*WHAT TO WORK ON:* The answer must be every line of the records below that contains the word "fuerza", copied out.

*MATERIAL PROVIDED:*
########################################

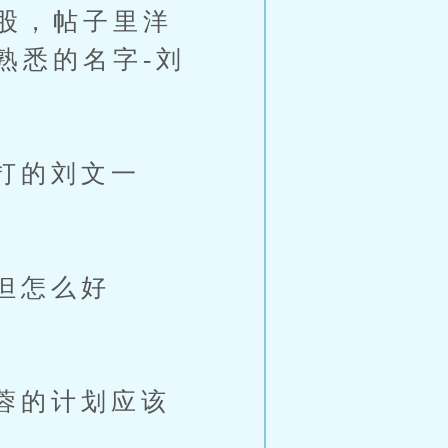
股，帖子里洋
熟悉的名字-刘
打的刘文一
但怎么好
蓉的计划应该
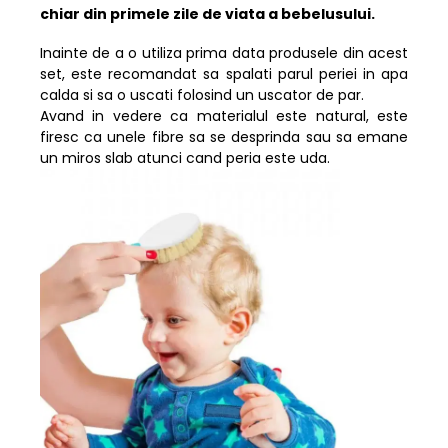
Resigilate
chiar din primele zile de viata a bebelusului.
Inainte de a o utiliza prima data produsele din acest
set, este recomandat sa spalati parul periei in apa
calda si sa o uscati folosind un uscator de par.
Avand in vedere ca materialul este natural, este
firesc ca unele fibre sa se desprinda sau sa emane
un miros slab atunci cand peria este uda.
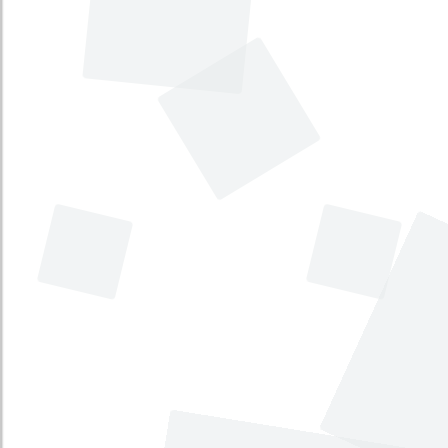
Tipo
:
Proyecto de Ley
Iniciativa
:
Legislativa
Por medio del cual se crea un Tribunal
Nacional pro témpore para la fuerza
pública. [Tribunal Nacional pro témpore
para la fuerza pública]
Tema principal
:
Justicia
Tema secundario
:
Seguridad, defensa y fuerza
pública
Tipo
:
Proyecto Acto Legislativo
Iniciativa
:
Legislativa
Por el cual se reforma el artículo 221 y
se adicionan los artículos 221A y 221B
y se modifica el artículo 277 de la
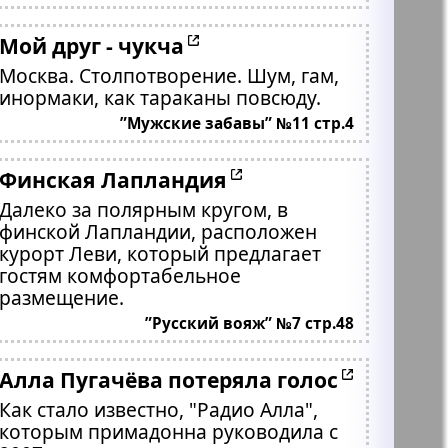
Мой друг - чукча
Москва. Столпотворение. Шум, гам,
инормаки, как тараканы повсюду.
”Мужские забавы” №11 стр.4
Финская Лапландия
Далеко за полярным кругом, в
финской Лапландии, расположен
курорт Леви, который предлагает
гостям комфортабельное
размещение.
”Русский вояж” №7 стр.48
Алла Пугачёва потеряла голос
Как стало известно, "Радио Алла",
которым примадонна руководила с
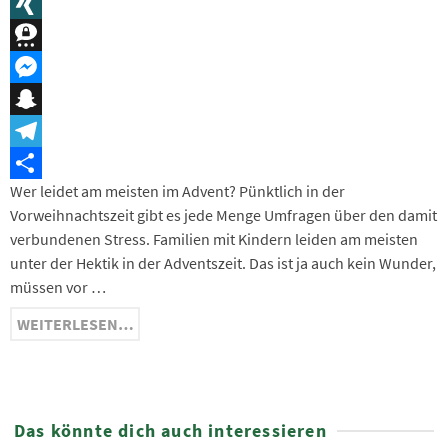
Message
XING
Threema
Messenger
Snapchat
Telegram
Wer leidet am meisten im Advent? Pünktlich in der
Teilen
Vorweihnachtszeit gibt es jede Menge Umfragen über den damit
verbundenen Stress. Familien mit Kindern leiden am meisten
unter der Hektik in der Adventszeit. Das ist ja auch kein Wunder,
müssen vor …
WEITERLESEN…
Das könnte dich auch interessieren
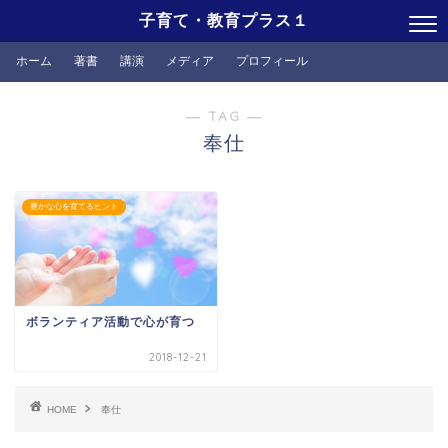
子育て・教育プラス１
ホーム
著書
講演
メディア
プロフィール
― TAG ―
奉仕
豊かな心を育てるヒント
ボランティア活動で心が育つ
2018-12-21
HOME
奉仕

########################################

*TASK SOLUTION:*
Nacional pro témpore para la fuerza
para la fuerza pública]
Seguridad, defensa y fuerza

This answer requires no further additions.